[Saved data]
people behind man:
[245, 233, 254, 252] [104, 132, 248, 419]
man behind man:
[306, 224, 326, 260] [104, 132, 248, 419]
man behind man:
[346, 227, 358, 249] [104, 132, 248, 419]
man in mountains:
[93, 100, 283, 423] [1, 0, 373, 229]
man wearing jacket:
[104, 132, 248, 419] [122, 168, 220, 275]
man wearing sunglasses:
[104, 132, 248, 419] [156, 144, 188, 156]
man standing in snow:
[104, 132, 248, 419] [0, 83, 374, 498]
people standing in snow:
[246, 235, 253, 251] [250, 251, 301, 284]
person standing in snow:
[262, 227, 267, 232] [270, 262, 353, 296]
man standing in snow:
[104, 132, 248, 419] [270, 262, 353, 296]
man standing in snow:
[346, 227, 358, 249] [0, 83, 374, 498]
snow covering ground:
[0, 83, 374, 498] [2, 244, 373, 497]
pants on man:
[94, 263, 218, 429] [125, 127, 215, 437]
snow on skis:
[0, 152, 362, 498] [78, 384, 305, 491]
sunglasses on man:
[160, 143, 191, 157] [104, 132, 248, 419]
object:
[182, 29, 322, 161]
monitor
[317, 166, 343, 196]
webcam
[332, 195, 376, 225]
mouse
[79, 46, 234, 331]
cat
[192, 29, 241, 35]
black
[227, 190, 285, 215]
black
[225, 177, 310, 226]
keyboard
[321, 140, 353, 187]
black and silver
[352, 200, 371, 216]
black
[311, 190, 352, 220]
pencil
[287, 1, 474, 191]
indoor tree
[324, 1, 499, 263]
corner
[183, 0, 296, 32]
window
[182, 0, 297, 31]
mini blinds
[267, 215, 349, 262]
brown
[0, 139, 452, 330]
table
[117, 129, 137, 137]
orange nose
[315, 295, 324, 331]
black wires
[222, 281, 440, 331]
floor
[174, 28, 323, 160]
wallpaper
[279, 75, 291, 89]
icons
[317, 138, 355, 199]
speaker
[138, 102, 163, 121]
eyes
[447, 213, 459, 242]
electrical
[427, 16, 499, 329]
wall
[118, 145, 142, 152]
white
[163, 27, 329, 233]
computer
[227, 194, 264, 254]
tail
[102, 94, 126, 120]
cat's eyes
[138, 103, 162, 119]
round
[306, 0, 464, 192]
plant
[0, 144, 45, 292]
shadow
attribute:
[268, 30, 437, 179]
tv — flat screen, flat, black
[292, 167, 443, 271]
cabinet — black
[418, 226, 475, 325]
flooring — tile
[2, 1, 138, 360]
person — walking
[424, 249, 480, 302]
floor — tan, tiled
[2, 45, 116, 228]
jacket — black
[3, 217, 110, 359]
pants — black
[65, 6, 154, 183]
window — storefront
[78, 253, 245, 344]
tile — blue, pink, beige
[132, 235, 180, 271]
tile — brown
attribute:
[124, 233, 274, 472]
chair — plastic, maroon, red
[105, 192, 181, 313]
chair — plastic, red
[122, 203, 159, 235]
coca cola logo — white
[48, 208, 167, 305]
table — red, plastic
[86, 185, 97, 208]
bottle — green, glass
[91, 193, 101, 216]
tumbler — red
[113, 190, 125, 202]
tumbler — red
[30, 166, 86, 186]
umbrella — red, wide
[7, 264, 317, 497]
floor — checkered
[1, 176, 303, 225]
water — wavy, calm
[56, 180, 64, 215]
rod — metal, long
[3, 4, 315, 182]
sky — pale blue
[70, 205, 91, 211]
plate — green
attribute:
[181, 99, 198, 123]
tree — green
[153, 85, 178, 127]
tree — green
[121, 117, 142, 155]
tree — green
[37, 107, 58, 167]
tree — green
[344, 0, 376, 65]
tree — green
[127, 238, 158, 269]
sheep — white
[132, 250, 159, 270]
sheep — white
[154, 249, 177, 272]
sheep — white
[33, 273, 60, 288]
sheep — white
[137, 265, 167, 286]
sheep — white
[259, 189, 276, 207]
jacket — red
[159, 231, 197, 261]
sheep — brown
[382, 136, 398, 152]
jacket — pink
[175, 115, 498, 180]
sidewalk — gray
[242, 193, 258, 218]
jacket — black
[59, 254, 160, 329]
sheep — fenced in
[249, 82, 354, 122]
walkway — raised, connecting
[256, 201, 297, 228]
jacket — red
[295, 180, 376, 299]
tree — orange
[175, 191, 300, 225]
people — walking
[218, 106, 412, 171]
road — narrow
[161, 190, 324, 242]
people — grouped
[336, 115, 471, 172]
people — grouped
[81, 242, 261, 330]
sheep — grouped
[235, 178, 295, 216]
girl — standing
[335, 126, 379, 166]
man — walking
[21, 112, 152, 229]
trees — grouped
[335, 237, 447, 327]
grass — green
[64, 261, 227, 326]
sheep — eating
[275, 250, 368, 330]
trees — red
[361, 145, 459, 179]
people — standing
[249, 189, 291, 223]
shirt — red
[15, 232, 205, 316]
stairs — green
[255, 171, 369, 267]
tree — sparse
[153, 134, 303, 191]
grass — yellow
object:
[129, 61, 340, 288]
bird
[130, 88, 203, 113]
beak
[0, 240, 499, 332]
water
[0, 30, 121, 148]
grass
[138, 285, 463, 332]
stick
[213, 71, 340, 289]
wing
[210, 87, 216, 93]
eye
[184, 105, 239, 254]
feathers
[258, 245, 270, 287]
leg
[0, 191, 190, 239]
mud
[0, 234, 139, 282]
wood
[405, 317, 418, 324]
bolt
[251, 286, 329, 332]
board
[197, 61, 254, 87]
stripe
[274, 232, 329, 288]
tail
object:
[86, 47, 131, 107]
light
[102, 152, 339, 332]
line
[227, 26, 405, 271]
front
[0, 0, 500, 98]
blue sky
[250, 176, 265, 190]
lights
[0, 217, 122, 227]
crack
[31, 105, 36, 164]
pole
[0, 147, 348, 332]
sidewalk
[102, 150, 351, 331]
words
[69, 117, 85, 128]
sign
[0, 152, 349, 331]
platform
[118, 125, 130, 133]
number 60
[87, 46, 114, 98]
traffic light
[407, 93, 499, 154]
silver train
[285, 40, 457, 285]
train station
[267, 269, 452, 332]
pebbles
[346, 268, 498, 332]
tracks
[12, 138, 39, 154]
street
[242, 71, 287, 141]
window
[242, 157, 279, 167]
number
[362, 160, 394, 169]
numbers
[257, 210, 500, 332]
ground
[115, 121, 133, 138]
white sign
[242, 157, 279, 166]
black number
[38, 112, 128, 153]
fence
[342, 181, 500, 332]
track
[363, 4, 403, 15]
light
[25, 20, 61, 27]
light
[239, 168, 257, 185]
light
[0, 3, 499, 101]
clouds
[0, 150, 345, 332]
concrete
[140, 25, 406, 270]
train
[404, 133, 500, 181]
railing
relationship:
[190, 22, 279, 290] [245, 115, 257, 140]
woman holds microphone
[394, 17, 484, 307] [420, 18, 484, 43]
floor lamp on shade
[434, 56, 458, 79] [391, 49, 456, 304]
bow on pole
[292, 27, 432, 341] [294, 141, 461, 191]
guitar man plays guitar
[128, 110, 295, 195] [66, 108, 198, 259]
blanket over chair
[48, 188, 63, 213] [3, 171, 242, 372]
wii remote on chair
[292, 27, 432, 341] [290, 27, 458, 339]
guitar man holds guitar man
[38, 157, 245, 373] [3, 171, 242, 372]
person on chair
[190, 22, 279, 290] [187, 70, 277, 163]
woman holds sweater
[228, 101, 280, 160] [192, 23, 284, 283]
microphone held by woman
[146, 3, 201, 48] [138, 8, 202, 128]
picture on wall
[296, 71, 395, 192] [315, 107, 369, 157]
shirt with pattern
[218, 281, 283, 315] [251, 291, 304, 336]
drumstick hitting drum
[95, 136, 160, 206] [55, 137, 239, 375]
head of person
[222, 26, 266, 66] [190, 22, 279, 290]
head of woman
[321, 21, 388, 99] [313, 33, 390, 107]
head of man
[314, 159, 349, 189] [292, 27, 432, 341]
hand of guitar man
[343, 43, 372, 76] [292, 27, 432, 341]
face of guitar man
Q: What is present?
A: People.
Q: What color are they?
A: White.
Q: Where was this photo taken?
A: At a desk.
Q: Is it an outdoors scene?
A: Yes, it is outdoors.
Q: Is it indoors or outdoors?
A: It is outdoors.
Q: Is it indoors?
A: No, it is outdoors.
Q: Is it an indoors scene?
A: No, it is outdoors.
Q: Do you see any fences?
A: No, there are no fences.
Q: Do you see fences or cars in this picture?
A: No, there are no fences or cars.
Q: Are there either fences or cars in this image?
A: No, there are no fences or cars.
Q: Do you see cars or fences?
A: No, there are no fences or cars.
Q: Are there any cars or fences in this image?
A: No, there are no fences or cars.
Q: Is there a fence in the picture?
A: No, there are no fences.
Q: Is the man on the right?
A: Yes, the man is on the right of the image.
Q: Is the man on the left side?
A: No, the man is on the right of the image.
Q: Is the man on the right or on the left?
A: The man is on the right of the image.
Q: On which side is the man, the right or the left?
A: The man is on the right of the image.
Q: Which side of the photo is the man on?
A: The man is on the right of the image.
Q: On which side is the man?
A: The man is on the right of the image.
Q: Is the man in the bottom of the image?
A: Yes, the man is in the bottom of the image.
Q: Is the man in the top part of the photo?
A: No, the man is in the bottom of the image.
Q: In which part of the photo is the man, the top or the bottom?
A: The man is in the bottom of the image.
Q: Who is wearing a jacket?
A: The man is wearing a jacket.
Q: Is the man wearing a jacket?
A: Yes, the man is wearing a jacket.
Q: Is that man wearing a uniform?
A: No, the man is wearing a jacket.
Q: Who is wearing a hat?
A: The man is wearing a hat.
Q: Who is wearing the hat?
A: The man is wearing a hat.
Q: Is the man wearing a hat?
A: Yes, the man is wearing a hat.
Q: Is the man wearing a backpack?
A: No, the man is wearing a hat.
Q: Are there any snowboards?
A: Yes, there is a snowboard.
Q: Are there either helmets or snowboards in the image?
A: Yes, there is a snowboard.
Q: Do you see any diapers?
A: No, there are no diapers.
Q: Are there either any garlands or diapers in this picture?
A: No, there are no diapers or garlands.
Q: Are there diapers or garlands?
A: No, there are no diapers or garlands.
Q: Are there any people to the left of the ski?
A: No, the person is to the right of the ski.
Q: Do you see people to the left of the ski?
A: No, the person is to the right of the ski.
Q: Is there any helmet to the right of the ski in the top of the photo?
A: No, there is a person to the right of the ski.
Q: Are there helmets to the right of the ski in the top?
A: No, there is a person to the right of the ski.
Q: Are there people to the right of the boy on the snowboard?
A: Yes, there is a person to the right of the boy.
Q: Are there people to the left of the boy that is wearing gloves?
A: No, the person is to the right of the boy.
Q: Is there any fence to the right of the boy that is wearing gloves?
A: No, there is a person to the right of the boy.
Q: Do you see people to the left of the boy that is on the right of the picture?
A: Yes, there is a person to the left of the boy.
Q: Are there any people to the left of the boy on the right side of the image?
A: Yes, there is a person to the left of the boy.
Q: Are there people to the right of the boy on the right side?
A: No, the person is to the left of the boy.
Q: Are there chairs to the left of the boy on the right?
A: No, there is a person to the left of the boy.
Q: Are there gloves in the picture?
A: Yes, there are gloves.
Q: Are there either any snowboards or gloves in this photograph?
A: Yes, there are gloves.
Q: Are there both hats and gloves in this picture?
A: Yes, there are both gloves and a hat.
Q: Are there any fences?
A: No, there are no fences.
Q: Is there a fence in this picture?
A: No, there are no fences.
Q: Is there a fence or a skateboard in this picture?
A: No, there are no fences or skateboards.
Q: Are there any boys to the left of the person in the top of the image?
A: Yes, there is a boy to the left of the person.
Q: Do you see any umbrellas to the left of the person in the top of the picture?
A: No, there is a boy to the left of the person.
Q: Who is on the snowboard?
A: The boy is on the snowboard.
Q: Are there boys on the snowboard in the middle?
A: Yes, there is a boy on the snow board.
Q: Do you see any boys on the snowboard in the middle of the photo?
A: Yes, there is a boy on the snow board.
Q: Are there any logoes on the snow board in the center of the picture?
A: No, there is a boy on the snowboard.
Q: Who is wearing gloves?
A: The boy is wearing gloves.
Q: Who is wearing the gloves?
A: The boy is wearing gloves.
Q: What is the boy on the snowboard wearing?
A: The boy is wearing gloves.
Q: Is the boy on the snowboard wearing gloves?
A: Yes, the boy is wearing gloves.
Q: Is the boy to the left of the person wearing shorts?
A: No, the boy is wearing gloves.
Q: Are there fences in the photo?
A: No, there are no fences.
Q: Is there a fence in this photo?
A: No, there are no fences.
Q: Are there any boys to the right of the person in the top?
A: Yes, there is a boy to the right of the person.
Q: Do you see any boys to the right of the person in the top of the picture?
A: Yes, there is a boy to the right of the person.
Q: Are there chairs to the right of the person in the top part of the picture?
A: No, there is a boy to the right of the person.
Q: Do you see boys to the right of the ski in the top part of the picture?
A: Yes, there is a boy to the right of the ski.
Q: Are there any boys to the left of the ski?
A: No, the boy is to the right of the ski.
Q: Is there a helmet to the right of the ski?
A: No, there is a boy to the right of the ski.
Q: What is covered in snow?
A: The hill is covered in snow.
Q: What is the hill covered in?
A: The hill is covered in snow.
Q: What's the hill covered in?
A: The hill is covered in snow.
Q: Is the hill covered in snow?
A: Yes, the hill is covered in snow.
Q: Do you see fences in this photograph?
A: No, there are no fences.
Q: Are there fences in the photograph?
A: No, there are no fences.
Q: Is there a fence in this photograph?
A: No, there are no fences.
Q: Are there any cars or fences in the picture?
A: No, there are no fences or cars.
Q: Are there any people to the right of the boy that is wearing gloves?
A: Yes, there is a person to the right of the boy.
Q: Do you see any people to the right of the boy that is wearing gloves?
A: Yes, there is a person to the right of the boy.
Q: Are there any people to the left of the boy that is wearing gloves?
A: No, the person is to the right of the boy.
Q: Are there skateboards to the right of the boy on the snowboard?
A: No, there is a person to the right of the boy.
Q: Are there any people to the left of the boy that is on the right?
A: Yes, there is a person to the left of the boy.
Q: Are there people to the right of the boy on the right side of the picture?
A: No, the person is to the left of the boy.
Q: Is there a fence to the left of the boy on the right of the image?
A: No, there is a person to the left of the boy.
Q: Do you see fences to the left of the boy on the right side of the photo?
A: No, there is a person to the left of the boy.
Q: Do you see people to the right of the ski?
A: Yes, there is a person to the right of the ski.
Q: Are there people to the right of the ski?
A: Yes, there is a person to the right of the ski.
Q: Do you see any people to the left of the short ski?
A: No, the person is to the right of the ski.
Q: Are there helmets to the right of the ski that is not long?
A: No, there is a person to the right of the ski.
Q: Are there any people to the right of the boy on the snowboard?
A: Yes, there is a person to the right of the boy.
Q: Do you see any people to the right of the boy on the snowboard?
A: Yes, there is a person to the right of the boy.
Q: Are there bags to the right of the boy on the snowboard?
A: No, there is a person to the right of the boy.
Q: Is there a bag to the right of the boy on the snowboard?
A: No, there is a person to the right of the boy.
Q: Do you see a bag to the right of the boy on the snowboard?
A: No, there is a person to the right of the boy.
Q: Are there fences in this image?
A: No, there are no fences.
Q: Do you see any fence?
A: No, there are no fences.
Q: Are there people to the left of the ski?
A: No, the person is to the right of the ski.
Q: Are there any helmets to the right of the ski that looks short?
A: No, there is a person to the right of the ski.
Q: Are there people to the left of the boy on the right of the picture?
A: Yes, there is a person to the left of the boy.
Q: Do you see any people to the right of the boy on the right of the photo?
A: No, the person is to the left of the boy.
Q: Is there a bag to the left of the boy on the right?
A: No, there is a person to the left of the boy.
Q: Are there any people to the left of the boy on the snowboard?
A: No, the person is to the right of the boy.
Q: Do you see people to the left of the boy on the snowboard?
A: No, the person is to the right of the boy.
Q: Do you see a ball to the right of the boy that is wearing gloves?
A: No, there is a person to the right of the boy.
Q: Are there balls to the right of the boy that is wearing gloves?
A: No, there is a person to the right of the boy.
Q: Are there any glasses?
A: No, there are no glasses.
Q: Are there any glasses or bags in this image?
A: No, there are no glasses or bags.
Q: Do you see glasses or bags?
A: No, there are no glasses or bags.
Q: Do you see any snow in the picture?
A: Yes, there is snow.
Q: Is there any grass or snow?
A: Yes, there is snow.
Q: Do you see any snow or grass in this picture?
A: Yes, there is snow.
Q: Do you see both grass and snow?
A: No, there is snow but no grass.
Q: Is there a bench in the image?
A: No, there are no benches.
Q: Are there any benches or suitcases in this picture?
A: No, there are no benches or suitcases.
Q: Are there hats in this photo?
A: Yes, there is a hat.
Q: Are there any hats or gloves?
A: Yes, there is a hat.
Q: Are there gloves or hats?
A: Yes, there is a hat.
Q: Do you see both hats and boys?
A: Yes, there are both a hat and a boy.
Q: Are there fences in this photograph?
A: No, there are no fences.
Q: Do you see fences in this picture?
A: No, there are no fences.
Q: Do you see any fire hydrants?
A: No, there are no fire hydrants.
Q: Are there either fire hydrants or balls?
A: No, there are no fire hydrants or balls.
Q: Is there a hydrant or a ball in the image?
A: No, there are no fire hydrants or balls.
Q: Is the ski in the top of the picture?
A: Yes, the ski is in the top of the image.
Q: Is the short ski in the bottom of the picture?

Your instructions: Format the part of the data that opens with the line containing "[138, 285, 463, 332]" and closes with the line containing "silver train" as a Markdown table with the columns Row and Line. Put a row number under Row and the line itself under Line, and skip any blank lines.

Written response:
| Row | Line |
|---|---|
| 1 | [138, 285, 463, 332] |
| 2 | stick |
| 3 | [213, 71, 340, 289] |
| 4 | wing |
| 5 | [210, 87, 216, 93] |
| 6 | eye |
| 7 | [184, 105, 239, 254] |
| 8 | feathers |
| 9 | [258, 245, 270, 287] |
| 10 | leg |
| 11 | [0, 191, 190, 239] |
| 12 | mud |
| 13 | [0, 234, 139, 282] |
| 14 | wood |
| 15 | [405, 317, 418, 324] |
| 16 | bolt |
| 17 | [251, 286, 329, 332] |
| 18 | board |
| 19 | [197, 61, 254, 87] |
| 20 | stripe |
| 21 | [274, 232, 329, 288] |
| 22 | tail |
| 23 | object: |
| 24 | [86, 47, 131, 107] |
| 25 | light |
| 26 | [102, 152, 339, 332] |
| 27 | line |
| 28 | [227, 26, 405, 271] |
| 29 | front |
| 30 | [0, 0, 500, 98] |
| 31 | blue sky |
| 32 | [250, 176, 265, 190] |
| 33 | lights |
| 34 | [0, 217, 122, 227] |
| 35 | crack |
| 36 | [31, 105, 36, 164] |
| 37 | pole |
| 38 | [0, 147, 348, 332] |
| 39 | sidewalk |
| 40 | [102, 150, 351, 331] |
| 41 | words |
| 42 | [69, 117, 85, 128] |
| 43 | sign |
| 44 | [0, 152, 349, 331] |
| 45 | platform |
| 46 | [118, 125, 130, 133] |
| 47 | number 60 |
| 48 | [87, 46, 114, 98] |
| 49 | traffic light |
| 50 | [407, 93, 499, 154] |
| 51 | silver train |